(Your objective) Continue the abstract on the dual-fuel conversion kit for petrol generators from the point where it stops.

(Document extract)
________________________________________
Design and Integration of Dual-Fuel Conversion Kit for Thermodynamic Optimization of 2 Kilovolt-Ampere Petrol Generators Using Propane Fuel Blends

This study presents a comprehensive design, modeling, and performance evaluation of a dual-fuel retrofit conversion kit tailored for a 2.0 kVA single-cylinder spark ignition (SI) petrol generator, enabling seamless operation on Liquefied Petroleum Gas (LPG), petrol, or LPG–petrol blends. The motivation for this research stems from the need to reduce carbon emissions, enhance fuel flexibility, and lower operational costs in small-scale domestic power systems, especially in developing regions. The conversion kit was developed through an integrated mechanical-electronic design approach involving the synthesis of a calibrated aluminum venturi-type mixer, a zero-governor regulator, and a delay-activated dual solenoid valve interfaced with the carburetion system.
________________________________________
A run of records
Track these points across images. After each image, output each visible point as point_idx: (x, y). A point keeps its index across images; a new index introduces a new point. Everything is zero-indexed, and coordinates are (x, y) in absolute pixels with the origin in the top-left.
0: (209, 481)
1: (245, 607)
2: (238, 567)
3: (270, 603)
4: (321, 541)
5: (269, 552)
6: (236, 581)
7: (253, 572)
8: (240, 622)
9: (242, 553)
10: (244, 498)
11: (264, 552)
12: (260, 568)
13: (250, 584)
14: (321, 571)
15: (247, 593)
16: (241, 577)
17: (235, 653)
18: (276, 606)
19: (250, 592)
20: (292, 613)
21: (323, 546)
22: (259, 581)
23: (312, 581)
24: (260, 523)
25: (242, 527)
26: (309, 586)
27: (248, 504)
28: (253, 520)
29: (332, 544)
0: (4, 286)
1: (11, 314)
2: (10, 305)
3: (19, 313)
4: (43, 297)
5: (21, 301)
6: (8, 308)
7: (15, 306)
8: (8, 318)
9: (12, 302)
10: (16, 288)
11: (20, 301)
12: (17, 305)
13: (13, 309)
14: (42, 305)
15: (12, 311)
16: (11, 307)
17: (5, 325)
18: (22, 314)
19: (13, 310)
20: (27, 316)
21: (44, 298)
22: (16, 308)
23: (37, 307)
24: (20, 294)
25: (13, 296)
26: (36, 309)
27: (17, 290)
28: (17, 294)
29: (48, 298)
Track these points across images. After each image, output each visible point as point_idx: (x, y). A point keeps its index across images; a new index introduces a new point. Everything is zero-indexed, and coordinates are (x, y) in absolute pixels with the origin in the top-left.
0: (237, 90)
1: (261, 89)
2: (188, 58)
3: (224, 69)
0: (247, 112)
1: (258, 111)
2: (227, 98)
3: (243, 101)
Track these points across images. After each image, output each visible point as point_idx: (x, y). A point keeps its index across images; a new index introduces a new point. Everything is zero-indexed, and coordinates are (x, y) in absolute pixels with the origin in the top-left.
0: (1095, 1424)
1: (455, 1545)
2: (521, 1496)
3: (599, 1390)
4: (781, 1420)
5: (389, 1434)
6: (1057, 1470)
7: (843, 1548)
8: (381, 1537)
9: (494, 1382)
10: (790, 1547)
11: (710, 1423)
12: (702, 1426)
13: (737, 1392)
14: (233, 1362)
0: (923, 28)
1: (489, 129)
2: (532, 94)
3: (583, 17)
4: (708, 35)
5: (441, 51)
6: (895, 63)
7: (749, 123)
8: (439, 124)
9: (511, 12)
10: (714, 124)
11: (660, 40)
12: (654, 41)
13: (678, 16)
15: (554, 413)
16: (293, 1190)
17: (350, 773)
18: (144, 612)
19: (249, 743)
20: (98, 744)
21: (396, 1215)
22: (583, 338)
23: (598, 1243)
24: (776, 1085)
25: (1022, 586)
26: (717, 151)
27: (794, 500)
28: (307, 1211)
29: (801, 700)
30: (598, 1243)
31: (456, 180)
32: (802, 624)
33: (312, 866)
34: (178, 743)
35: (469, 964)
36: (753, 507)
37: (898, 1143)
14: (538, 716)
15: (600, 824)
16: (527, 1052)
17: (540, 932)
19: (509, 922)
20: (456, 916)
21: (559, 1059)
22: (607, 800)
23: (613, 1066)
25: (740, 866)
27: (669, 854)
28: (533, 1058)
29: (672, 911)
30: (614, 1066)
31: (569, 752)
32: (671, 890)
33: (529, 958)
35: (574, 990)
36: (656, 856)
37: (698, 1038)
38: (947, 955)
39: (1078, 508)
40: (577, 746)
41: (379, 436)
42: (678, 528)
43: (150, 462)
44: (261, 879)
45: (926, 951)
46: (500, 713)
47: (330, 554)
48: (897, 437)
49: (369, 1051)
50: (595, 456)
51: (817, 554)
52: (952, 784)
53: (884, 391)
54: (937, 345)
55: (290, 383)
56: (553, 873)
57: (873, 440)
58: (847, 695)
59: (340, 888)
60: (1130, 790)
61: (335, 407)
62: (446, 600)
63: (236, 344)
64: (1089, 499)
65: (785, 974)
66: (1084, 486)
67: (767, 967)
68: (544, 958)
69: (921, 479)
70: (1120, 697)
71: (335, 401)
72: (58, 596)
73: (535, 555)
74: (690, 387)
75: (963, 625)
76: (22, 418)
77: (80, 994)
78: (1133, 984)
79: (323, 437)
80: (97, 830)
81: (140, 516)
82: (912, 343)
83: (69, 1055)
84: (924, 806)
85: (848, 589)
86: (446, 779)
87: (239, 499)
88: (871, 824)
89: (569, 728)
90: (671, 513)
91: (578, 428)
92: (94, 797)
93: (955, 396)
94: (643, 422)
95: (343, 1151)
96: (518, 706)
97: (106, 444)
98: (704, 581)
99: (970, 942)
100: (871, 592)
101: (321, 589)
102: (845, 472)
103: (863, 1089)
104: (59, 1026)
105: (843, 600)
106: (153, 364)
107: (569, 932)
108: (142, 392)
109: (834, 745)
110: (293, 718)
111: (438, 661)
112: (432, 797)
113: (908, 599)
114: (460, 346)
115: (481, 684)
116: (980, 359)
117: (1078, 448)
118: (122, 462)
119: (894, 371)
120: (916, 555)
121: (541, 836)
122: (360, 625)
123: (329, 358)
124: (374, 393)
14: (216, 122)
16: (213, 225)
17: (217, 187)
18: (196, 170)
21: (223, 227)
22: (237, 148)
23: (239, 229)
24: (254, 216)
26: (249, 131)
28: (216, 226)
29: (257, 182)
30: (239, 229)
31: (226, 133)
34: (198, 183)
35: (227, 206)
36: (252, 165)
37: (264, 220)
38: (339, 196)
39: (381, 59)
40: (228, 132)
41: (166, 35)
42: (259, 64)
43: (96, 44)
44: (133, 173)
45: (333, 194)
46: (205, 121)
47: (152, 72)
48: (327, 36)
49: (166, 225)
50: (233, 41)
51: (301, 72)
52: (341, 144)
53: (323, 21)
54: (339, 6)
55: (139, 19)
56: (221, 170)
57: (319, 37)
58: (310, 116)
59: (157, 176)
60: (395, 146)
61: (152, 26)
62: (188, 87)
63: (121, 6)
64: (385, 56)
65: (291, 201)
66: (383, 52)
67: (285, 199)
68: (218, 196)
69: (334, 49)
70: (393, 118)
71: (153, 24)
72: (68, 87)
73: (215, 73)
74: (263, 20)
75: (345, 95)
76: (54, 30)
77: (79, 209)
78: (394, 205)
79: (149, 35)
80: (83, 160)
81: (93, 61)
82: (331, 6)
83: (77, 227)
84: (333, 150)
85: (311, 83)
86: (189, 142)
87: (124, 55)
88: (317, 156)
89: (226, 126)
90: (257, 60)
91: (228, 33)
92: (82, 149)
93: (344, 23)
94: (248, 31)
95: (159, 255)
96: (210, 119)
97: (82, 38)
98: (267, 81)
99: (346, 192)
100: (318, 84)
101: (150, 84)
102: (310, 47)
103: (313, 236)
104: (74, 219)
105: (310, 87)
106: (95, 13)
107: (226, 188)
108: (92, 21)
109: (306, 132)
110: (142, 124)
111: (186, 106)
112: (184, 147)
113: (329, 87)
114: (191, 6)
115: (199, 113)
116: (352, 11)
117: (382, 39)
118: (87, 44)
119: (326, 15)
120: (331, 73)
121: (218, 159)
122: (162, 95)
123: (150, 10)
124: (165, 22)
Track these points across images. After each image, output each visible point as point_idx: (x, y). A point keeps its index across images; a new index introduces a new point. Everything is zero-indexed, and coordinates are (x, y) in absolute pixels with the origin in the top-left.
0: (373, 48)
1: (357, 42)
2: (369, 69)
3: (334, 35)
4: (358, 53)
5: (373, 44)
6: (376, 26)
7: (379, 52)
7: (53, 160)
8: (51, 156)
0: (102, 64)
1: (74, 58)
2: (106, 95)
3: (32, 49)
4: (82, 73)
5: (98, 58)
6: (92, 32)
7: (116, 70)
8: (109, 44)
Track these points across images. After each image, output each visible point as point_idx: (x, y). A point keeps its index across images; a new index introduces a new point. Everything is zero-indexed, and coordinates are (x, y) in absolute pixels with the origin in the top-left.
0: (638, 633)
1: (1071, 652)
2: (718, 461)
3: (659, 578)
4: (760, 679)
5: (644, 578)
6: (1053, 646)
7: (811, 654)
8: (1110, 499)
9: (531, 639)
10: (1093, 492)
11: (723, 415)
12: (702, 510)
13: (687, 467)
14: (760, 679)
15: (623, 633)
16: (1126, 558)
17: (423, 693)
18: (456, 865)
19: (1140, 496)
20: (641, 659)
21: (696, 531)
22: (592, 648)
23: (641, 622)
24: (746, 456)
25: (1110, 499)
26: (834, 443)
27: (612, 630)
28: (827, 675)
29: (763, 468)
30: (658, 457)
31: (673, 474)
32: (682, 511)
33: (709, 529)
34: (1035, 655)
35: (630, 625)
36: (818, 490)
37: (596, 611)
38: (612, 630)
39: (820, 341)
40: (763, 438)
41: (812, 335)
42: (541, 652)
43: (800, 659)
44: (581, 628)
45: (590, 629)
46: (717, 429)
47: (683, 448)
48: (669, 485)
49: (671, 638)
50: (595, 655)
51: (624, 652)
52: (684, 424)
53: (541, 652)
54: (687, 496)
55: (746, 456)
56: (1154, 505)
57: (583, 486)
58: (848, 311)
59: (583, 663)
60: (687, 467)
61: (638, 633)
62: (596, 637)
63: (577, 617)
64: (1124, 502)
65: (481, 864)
________________________________________
(The answer)
Experimental validation was conducted on a retrofitted 2.0 kVA generator operated under four discrete load conditions (0.5, 1.0, 1.5, and 2.0 kW) in three different fuel modes: petrol-only, LPG-only, and dual-fuel (40% petrol and 60% LPG by mass). The brake power (BP), brake specific fuel consumption (BSFC), and brake thermal efficiency (BTE) were computed following first-law thermodynamic principles. LPG operation consistently outperforms petrol, with BTE increasing from 18.0% at 200 W to 24.5% at 1000 W. In contrast, petrol yields BTE values from 17.2% to 22.1% over the same load range. respectively. BSFC reduced significantly in dual-fuel operation to 0.32 kg/kWh compared to 0.41 kg/kWh in petrol-only mode, suggesting better combustion efficiency and lower fuel consumption per unit of output. Emission analysis revealed that CO and unburned hydrocarbon emissions declined by 44.1% and 35.2% respectively in dual-fuel mode compared to petrol combustion, attributable to the cleaner-burning properties of LPG and improved air-fuel mixing.

A full cost-model analysis based on materials sourcing and fabrication processes was also conducted. The complete unit production cost of the conversion kit was estimated at $22.75, with sensitivity analysis indicating that bulk production could reduce the cost to below $19.00 per unit. The economic advantage was further emphasized by a 28.4% reduction in operational fuel cost over 200 hours of usage. The retrofit was achieved without altering the generator’s existing engine block or ignition system, making it easily deployable for low-income and off-grid communities.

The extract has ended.